In order to complete the process of screwing a threaded insert, you have to go through several steps which we outlined here, too.
- Look for the correct threaded insert size for the bolt and socket
- Use the drill bit to adjust the size of the hole and enlarge the hole for the threaded insert
- Tap into the hole and base metal using the corresponding tap size
- Insert the thread insert using the wrench and installation tool
- Remove the tang
Though these steps seem straightforward, it takes some key skills to accomplish these steps. You would need the following skills and resources:
- Ensure to tap correctly with a perpendicular angle
- Have the right size of tap and Helicoil available.
- Ability to use a die (if the bolt is stripped, threaded, or cross-threaded, too)
As a rule of thumb, the size of the helical insert is the size of the diameter of the screw. This would require you to make the right measurement. Furthermore, you can’t risk using a poor or old tap. The safest way is to buy an entire kit, which would include the following items:
- Threaded insert
- STI Tap
- Drill bit
- Installation tool
- Tool to remove tang
Helical Insert Products
Helicoil – Helicoils are the most famous product in the helical insert market. Just search on the internet for ‘Helicoil’, and you have a variety of options to choose from. There are also OEM versions but are not recommended.
Helicoils have been in the market for decades already. It was originally invented by the company Ekhart Technologies, which merged with Black + Decker in 1989.
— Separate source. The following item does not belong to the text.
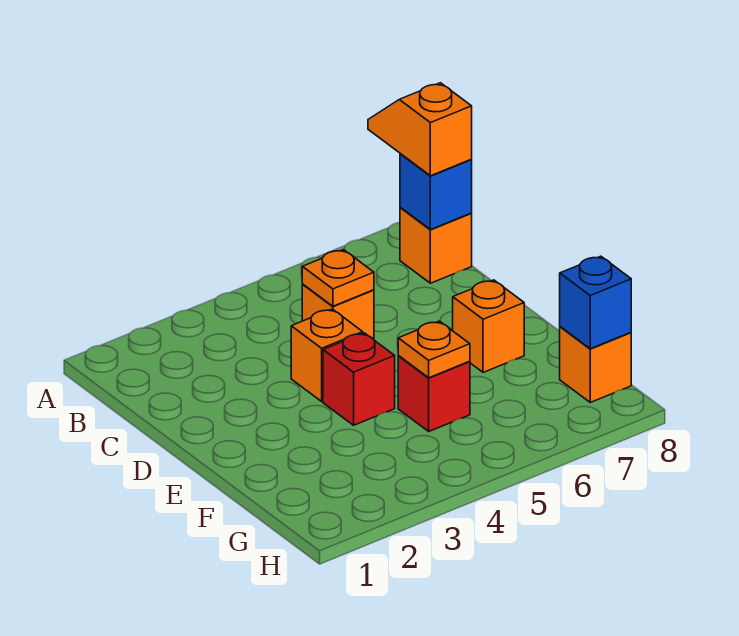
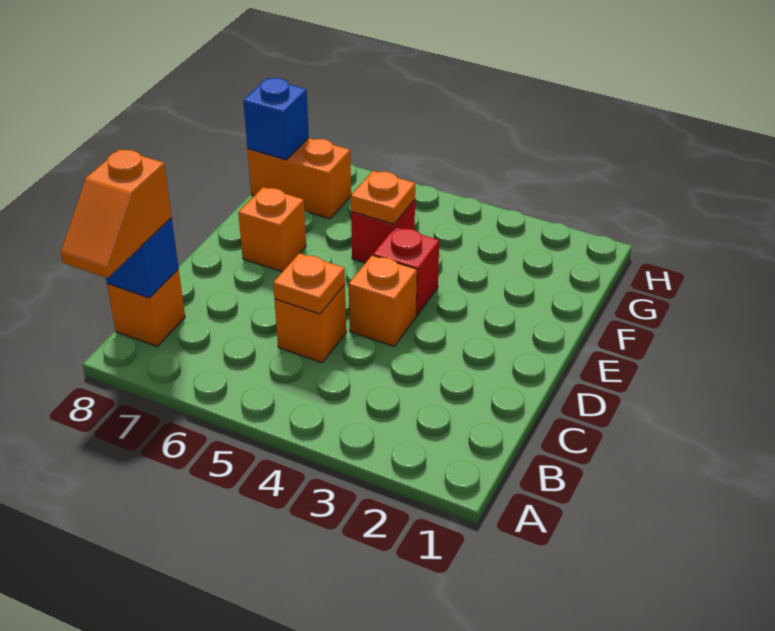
orange brick G8 level 1 -> orange brick G7:G8 level 1

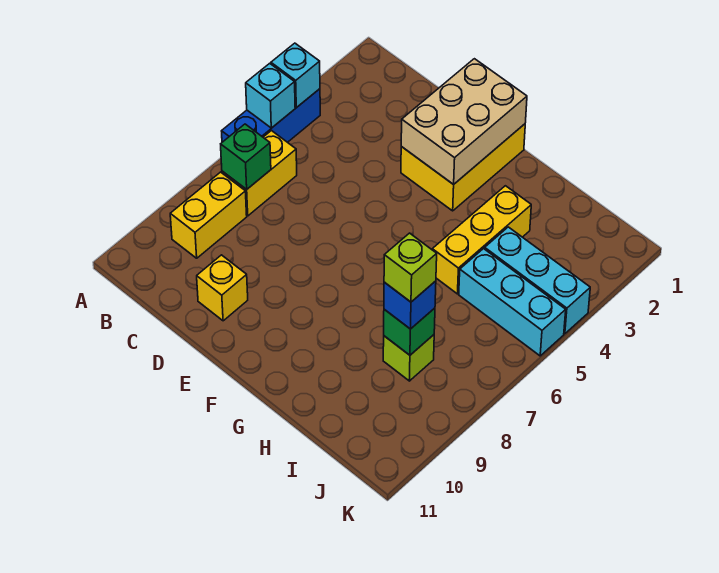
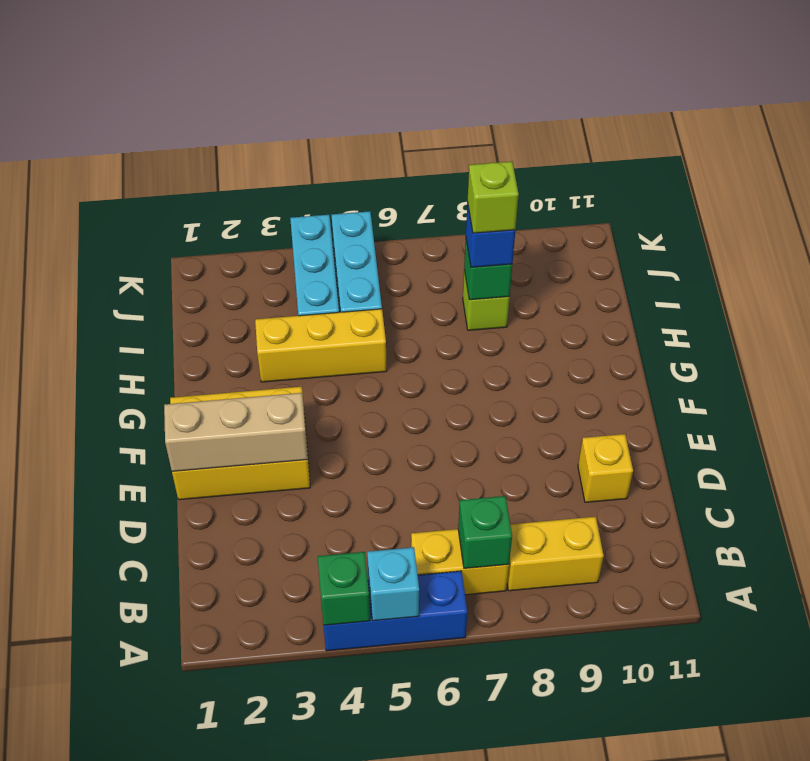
cyan brick A4 level 2 -> green brick A4 level 2
tan brick E1:F3 level 2 -> tan brick E1:E3 level 2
Although this piece of historical tidbit seems trivial, it’s good to understand why Helicoil has been a force in the market. It has a tradition of durability and innovation that extends decades ago.
The next time you plan to buy a Helicoil, though, keep in mind that there are other options, too. Meanwhile, there are plenty of innovations in the market as well, when it comes to repairing threads.
E-Z Lok. E-Z Lok is the version of Helicoil which came afterward. It’s basically the same as Helicoil but offers some additional benefits.
- Can resist temperatures up to 800 degrees Fahrenheit
- Gives protection from stripping and wearing down
- Has specific insert tailored for spark plugs
Timesert Solid inserts. Solid inserts are like Helicoils but offer more stability. Its flange on the top prevents it from pushing down into the base metal. It also has a locking mechanism at the bottom, where the internal threads are cold rolled to ensure that the external threads expand into the base metal. The self-locking action plus the flange on top offer more security for the joint.
Helical insert products have been in the market for a long time. Despite the high reliability, its intrinsic limitation is that there are only as many sizes as there are bolt diameters. There is not enough flexibility to meet the demands of quick fixes, field equipment maintenance, and various industrial applications.
For Rotary thread, the cost of investing in almost the same price point shows parity of effort but a greater return on investment. Compared to investing in helical inserts, which would have a one-time use, Rotary threads can be used several times on different threads–whether inner, outer, metric, inch or pipe.
In fact, Rotary threads have been tested on external threads as large as cranes, and as small as engine bolts.
Rotary thread offers the same tradition of excellence as well. Having come from a family of machinists and engineers, the innovators behind the award-winning product have been in the business for more than five decades.
The pros of using Rotary thread boil down to:
- Versatility (works with internal and external threads)
- Return on investment
helical inserts are a great way to build on assembly parts that can benefit from additional strength. Threaded inserts also help alleviate the burden from the load, and into the bolt.
However, versatility as a factor comes as a factor for Rotary thread. For us, helical inserts for thread repair are a good option for sockets that are in need of constant assembly and disassembly.